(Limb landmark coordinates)
BEGIN
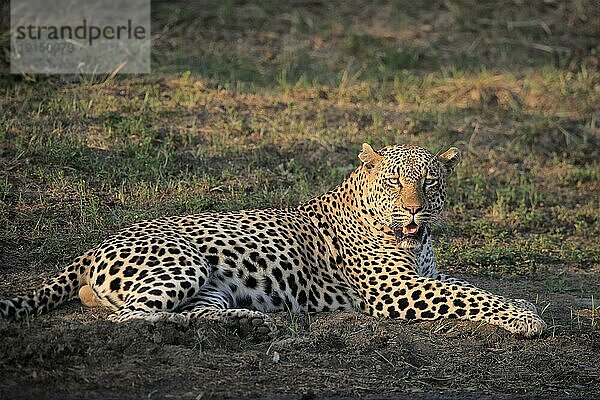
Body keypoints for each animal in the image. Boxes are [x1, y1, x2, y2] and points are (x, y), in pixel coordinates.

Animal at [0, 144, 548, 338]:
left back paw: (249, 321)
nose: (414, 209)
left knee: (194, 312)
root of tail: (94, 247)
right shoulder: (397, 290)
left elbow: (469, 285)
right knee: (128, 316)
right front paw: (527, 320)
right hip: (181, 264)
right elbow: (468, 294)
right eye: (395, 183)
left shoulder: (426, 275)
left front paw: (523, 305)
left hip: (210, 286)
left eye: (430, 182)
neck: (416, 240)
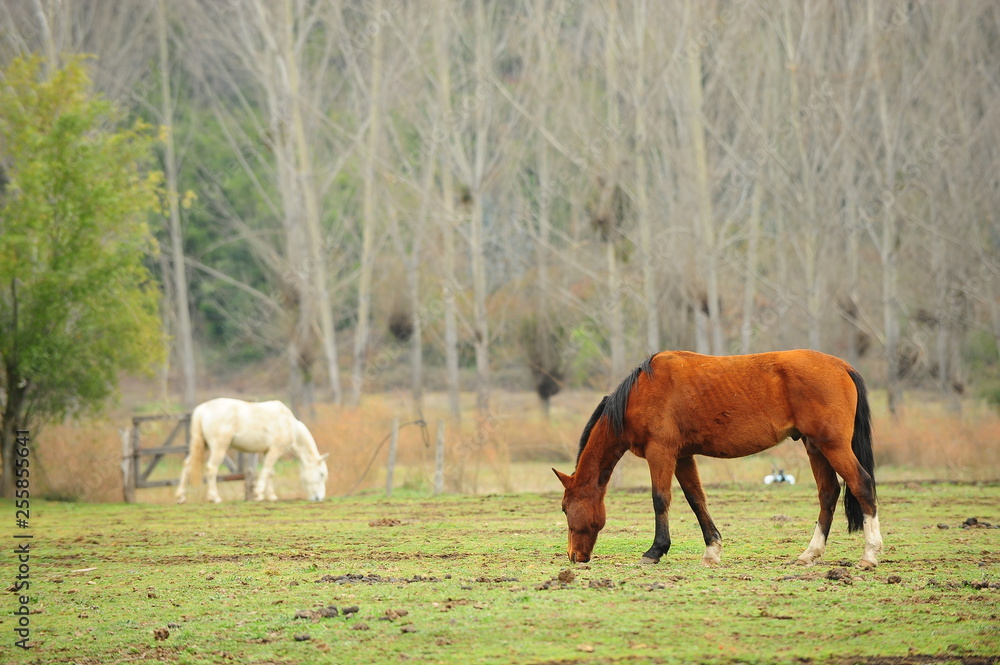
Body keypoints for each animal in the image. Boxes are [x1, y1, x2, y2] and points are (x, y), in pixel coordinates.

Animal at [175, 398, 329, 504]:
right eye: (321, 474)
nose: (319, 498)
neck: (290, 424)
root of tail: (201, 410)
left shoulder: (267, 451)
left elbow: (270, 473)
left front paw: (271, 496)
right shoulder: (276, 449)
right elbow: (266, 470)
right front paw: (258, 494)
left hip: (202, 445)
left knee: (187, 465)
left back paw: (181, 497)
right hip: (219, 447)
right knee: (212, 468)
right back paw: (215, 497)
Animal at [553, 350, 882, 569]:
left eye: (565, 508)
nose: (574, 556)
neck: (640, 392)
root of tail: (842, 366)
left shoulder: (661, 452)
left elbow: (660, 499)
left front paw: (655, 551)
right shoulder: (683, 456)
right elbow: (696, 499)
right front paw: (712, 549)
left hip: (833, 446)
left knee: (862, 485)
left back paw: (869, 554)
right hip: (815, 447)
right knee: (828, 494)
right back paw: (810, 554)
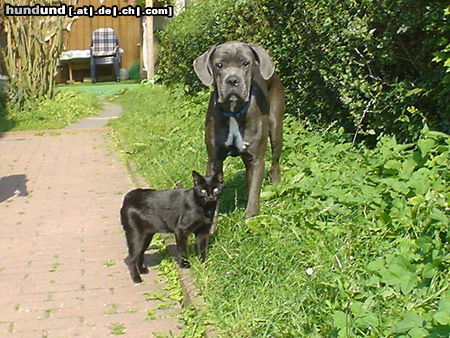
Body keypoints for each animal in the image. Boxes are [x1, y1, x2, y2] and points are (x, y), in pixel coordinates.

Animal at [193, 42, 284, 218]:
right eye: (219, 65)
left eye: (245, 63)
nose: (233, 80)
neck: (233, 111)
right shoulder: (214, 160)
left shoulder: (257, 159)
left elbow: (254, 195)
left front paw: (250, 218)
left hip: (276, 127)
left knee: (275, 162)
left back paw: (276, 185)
END
* **What is required**: Exactly the lines from the one containing "left elbow: (254, 195)" through the final line of the records must appear in your reply, and no others.

* **Output**:
left elbow: (254, 195)
left front paw: (250, 218)
left hip: (276, 127)
left knee: (275, 162)
left back paw: (276, 185)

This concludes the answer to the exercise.